++++ Text extract ++++

MOSCOW (MRC) -- Crude oil futures were steady during mid-morning Asian trade Oct 13, maintaining overnight losses, as production capacity in the US Gulf of Mexico started to come back online, heightening concerns of a supply glut amid an unimproved demand outlook, reported S&P Global.
At 10.25 am Singapore time (0225 GMT) ICE Brent December crude futures were up 1 cent/b (0.02 %) from the Oct. 12 settle to USD41.74/b, while the NYMEX November light sweet crude contract was up 2 cents/b (0.05%) at USD39.45/b. Both international crude markets had dived 2.64% and 2.88% to settle at USD41.72/b and USD39.43/b, respectively, on Oct. 12, after supply disruptions caused by a Norwegian labor strike and a hurricane in the US Gulf of Mexico were resolved.
In the US Gulf of Mexico, after the dissipation of Hurricane Delta, oil and gas producers have begun resuming production, and have thus far found little serious damage to their infrastructure, S&P Global Platts reported on Oct. 12.

++++ Dataset entries ++++

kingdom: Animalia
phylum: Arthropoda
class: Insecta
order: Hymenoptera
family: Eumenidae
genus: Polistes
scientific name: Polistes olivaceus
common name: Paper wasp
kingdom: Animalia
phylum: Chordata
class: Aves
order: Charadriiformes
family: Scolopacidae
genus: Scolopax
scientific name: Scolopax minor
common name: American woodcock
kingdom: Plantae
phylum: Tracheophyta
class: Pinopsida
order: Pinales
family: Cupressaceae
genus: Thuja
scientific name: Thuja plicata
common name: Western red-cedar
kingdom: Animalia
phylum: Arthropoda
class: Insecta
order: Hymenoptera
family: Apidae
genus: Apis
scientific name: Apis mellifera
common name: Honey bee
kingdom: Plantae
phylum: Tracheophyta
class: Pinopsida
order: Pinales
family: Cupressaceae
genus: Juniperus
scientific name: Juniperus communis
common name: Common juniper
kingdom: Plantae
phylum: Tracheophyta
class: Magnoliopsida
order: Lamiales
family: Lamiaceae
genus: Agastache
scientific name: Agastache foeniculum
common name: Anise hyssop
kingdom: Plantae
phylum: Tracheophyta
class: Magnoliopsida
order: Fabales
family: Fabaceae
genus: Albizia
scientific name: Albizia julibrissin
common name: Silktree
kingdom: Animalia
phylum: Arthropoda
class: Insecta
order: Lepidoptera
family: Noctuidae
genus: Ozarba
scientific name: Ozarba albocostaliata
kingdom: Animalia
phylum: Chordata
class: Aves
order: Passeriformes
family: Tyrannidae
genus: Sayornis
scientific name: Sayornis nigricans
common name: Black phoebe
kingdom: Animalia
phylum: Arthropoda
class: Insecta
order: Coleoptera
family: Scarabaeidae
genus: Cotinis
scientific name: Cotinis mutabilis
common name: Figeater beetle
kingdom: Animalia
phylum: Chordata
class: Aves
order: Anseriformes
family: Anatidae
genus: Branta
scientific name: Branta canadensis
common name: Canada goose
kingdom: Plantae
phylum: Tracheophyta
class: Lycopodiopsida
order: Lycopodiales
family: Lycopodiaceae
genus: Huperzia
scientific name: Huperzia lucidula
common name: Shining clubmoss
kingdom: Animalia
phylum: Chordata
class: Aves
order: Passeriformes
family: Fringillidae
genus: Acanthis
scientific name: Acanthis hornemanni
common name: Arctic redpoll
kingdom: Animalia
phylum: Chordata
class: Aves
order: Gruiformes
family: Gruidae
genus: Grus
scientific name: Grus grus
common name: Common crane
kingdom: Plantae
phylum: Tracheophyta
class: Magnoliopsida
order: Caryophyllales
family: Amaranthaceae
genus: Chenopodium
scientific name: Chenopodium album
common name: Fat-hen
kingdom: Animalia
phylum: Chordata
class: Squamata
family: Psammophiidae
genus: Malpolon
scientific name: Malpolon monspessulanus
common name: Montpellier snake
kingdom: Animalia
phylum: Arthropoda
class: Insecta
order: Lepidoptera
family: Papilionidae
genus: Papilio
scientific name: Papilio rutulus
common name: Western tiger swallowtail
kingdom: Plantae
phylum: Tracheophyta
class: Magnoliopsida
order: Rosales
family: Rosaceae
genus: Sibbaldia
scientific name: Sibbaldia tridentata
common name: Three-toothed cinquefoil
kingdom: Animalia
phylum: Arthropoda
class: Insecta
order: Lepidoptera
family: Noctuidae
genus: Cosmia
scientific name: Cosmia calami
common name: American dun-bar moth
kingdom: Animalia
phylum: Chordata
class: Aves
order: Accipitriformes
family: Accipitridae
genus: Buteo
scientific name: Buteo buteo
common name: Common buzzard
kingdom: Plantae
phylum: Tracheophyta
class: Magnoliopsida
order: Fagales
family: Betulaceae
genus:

++++

To-do list:
a) Answer these questions about the crude oil report, one per line:
(i) At what Singapore time were the futures prices quoted?
(ii) At what price did the NYMEX November light sweet crude contract settle on Oct. 12?
(iii) Which hurricane dissipated before Gulf of Mexico producers began resuming production?
b) Arrange the stretch of the listing from the line containing "genus: Buteo" through the end of the listing as a JSON list of strings, with one string per line and blank lines left out.
The crude oil report and the listing are unrelated to each other.

Solutions to the problems:
a)
(i) 10.25 am (0225 GMT)
(ii) USD39.43/b
(iii) Hurricane Delta

b)
[
  "genus: Buteo",
  "scientific name: Buteo buteo",
  "common name: Common buzzard",
  "kingdom: Plantae",
  "phylum: Tracheophyta",
  "class: Magnoliopsida",
  "order: Fagales",
  "family: Betulaceae",
  "genus:"
]